We are required to maintain certain financial covenants, the most significant of which are a consolidated net leverage ratio less than 3.0 to 1.0 and a consolidated interest coverage ratio of greater than 3.0 to 1.0. Our most restrictive covenant, the consolidated net leverage ratio, is the ratio of earnings before interest, taxes, depreciation, amortization and stock-based compensation (EBITDAS) to funded indebtedness. An increase in indebtedness, which includes letters of credit, or a decrease in EBITDAS could restrict our ability to issue letters of credit or borrow under the U.S. Revolver. Additionally, we must maintain a consolidated cash balance of $50 million at all times, which can be deducted from the letters of credit outstanding as noted above. The U.S. Revolver also contains a "material adverse effect" clause which is a material change in our operations, business, properties, liabilities or condition (financial or otherwise) or a material impairment of our ability to perform our obligations under our credit agreements. As of March 31, 2023, we were in compliance with all of the financial covenants of the U.S. Revolver.

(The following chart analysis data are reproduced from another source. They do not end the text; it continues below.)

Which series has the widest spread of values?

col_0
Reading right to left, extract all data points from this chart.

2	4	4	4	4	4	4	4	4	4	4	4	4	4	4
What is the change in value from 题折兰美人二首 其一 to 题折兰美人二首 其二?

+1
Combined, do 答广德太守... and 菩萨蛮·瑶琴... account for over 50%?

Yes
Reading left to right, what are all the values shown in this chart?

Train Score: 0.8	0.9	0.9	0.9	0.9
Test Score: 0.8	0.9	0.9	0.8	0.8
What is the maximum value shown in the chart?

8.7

The U.S. Revolver allows the Company to elect that any borrowing under the facility bears an interest rate based on either the base rate or the eurocurrency rate, in each case, plus the applicable rate. The base rate is generally the highest of (a) the federal funds rate plus 0.50%, (b) the Bank of America prime rate or (c) the Bloomberg Short-Term Bank Yield Index (BSBY) rate plus 1.00%. The applicable rate is generally a range from 0% to 2% depending on the type of loan and the Company's consolidated net leverage ratio.

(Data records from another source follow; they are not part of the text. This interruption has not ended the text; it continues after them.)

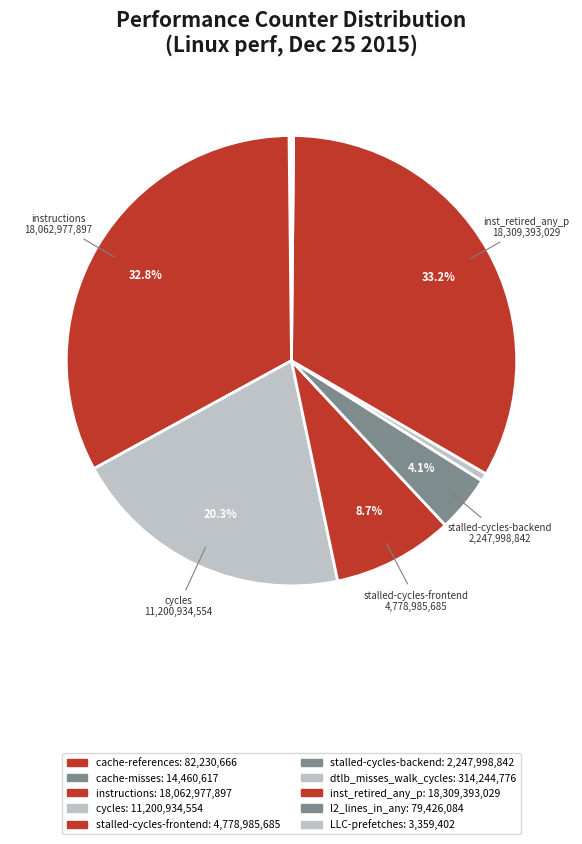

How much of the chart is everything except dtlb_misses_walk_cycles?

99.4%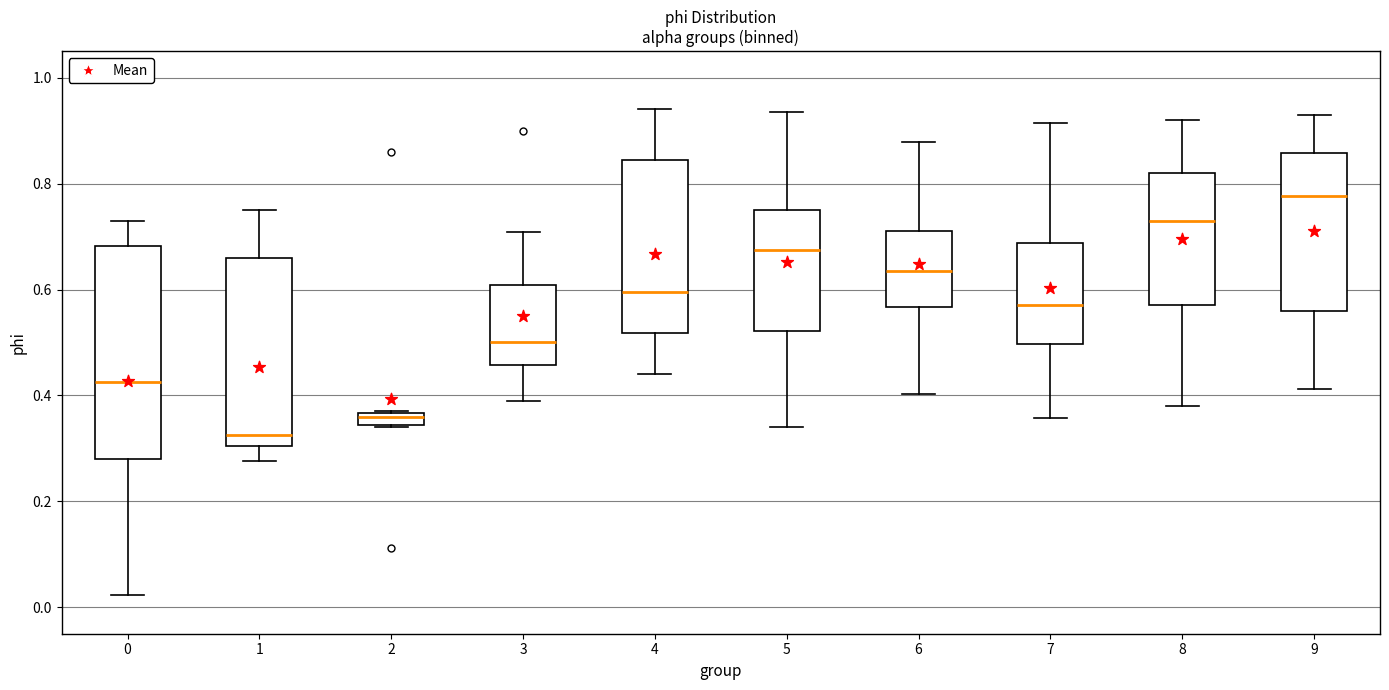

Where does the median line of the box at x = 0 sit on the y-axis? The values are not printed on the chart, so give them approximately, as read against the axis.

0.42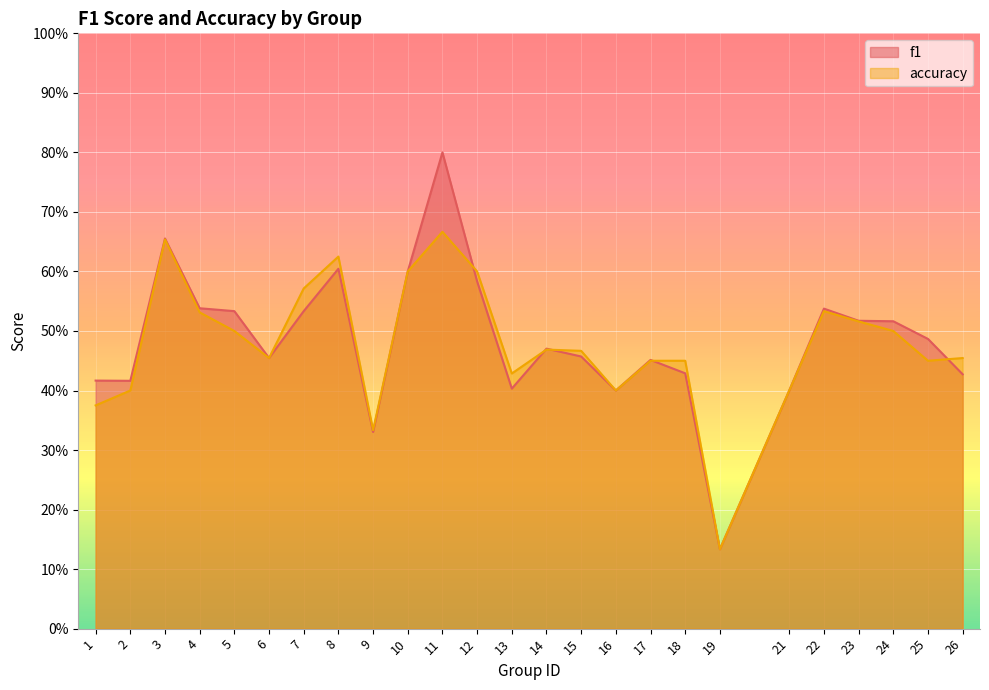

At how many categories does at least one series exceed 0?

25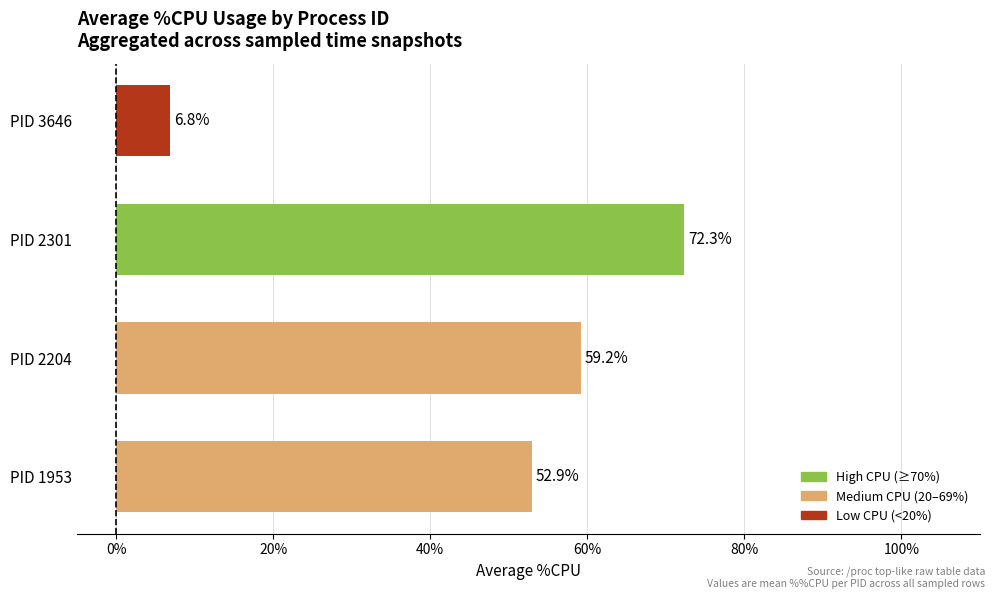

How many distinct data groups are displayed?

1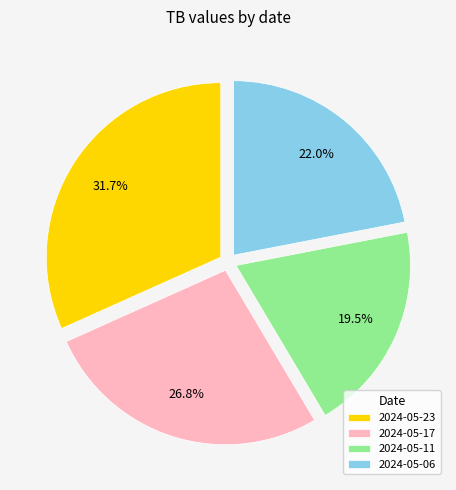

What is the smallest slice in the pie chart?

2024-05-11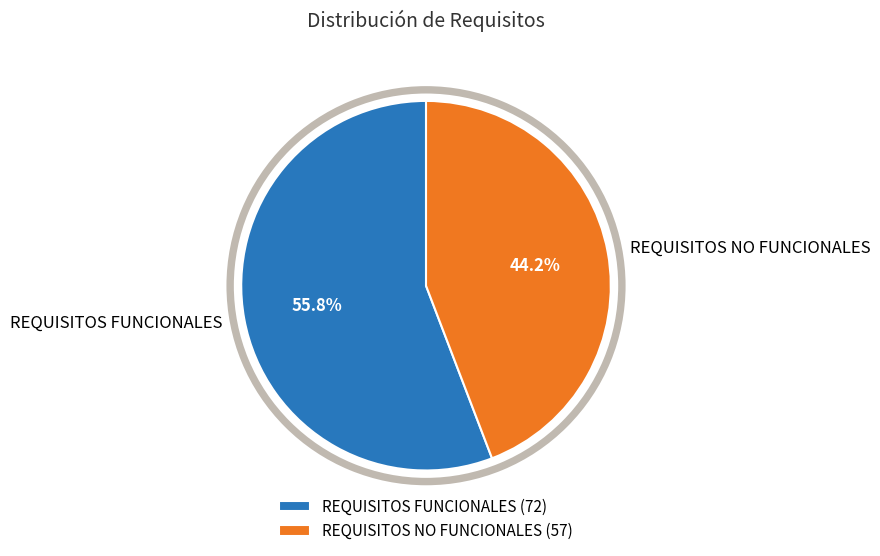

Approximately how many times larger is the value at REQUISITOS FUNCIONALES compared to REQUISITOS NO FUNCIONALES?

1.3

The U.S. Revolver is collateralized by a pledge of 100% of the voting capital stock of each of our domestic subsidiaries and 65% of the voting capital stock of each non-domestic subsidiary. The U.S. Revolver provides for customary events of default and carries cross-default provisions with other existing debt agreements. If an event of default (as defined in the U.S. Revolver) occurs and is continuing, on the terms and subject to the conditions set forth in the U.S. Revolver, amounts and letters of credit outstanding under the U.S. Revolver may be accelerated and may become immediately due and payable.
Industrial Development Revenue Bonds
We borrowed $8.0 million in October 2001 through a loan agreement funded with proceeds from tax-exempt industrial development revenue bonds (Bonds) for the completion of our Northlake, Illinois facility. The Bonds matured on October 1, 2021 and our final payment of $0.4 million was made.